Repéré en février dernier lors de la première édition du programme Crush initié par les Beaux-Arts de Paris, Dhewadi Hadjab a été sélectionné, parmi une quarantaine de candidats, pour inaugurer la nouvelle aide de Rubis Mécénat. Créé en 2011, ce fonds de dotation soutient la création contemporaine à travers le monde grâce à ses initiatives artistiques et sociales ainsi que ses programmes éducatifs. En parallèle, Rubis Mécénat propose régulièrement à de jeunes artistes d’investir des lieux atypiques tels que le Collège des Bernardins ou le Palais de la Porte Dorée à Paris afin d’y réaliser une installation in situ. Si l’église Saint-Eustache, accueillait déjà chaque année, depuis 2012, une œuvre réalisée par un étudiant des Beaux-Arts de Paris, le fonds culturel lance cette année un nouveau programme de soutien en partenariat avec les Beaux-Arts de Paris. Lauréat de cette première édition, Dhewadi Hadjab a bénéficié d’une bourse de dotation de 5000 €, une aide à la production de 20 000 € afin de réaliser cette exposition à Saint-Eustache grâce à l’accompagnement du critique d’art Gaël Charbau qui en est le commissaire.
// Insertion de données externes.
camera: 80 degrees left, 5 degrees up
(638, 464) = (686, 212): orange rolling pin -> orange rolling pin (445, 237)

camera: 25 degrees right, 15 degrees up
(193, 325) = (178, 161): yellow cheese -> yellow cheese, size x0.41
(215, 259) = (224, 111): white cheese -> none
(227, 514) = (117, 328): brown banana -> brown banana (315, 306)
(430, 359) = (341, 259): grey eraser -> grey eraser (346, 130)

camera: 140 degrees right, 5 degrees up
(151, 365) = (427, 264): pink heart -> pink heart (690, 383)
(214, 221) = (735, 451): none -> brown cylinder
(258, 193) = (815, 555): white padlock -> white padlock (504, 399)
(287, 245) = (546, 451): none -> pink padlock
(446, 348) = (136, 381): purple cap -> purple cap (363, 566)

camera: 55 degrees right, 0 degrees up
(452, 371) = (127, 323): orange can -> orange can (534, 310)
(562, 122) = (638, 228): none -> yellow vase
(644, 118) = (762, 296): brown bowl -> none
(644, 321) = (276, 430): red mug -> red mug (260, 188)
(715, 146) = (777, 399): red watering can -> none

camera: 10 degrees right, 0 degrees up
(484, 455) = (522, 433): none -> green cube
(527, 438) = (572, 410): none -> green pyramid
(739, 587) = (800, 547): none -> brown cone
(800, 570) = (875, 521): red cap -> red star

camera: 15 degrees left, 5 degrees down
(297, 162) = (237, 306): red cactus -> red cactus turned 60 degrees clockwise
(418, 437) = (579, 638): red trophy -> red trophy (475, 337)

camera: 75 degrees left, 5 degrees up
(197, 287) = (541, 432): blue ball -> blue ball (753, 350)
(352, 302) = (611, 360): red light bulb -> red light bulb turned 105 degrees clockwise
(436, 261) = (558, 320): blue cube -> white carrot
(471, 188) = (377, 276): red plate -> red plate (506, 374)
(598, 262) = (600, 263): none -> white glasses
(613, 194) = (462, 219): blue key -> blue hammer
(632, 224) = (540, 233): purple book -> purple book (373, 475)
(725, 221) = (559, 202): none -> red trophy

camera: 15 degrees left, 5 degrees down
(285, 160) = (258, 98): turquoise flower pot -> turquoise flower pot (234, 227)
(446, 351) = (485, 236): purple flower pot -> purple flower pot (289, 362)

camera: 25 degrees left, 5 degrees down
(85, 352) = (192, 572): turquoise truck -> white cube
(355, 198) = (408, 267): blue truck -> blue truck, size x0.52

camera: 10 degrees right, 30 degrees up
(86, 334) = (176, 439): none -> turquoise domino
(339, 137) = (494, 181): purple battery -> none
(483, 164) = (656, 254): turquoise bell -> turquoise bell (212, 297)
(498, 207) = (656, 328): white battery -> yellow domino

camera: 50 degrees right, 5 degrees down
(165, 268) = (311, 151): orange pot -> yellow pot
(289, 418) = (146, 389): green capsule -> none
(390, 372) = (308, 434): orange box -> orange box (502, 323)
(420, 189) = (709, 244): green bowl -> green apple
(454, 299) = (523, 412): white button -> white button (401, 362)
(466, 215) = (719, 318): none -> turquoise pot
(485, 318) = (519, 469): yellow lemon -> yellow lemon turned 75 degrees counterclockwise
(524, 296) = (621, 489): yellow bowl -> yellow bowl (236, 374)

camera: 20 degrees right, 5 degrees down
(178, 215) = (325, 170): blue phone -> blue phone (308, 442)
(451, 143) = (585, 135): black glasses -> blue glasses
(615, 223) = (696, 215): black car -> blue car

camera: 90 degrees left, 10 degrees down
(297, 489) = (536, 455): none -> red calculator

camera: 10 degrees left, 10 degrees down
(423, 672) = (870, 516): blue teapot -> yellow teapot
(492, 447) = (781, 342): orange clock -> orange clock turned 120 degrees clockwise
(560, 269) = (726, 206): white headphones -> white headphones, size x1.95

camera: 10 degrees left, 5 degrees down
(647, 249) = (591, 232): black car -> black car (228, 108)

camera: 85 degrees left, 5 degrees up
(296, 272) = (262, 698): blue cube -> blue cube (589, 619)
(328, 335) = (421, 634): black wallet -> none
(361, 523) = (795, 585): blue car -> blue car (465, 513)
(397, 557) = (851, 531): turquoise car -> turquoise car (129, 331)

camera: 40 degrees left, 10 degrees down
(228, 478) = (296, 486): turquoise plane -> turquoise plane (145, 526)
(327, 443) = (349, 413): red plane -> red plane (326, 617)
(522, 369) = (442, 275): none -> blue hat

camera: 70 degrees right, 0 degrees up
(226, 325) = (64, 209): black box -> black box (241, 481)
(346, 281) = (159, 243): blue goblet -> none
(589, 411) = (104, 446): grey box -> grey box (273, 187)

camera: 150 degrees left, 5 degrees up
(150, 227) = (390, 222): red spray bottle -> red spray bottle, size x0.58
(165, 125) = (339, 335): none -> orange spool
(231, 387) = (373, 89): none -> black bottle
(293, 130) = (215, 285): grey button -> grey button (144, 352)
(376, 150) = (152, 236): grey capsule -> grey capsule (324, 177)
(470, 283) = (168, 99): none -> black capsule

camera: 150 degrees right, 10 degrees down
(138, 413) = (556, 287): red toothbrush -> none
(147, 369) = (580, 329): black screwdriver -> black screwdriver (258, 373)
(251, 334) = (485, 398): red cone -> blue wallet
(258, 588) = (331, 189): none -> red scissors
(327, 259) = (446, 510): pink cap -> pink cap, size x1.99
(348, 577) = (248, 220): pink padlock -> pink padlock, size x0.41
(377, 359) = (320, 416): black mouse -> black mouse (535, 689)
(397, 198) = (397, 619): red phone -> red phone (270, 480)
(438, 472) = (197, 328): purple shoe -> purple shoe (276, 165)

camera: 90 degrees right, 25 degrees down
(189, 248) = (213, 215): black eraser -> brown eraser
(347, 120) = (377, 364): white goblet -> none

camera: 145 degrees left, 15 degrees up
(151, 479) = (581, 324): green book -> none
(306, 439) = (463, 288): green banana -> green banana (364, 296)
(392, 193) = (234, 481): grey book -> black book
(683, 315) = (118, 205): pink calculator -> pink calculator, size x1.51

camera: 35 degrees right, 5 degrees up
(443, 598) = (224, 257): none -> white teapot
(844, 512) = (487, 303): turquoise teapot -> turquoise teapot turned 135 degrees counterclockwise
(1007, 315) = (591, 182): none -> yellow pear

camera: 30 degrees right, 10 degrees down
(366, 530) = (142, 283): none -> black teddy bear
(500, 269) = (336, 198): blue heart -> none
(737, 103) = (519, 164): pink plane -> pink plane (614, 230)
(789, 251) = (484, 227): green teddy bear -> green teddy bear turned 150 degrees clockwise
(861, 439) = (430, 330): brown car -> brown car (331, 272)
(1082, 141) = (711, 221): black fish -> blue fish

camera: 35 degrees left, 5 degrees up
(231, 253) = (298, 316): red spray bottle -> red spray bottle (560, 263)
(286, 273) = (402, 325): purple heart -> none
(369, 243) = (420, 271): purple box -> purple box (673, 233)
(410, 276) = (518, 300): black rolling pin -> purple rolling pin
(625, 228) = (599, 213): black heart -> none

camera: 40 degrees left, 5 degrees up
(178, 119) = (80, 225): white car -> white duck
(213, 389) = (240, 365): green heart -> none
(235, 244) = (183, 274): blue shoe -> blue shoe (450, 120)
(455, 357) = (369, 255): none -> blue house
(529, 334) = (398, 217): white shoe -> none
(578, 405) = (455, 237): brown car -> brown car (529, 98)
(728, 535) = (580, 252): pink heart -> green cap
Le peintre succède ainsi à la longue liste d’artistes qui sont intervenus, avant lui, au sein du prestigieux édifice religieux tels que Christian Boltanksi et Bill Viola.
Carte blanche à Dhewadi Hadjab, une commande de Rubis Mécénat en partenariat avec les Beaux-Arts de Paris, jusqu’au 12 décembre à l’Église Saint-Eustache, Paris Ier.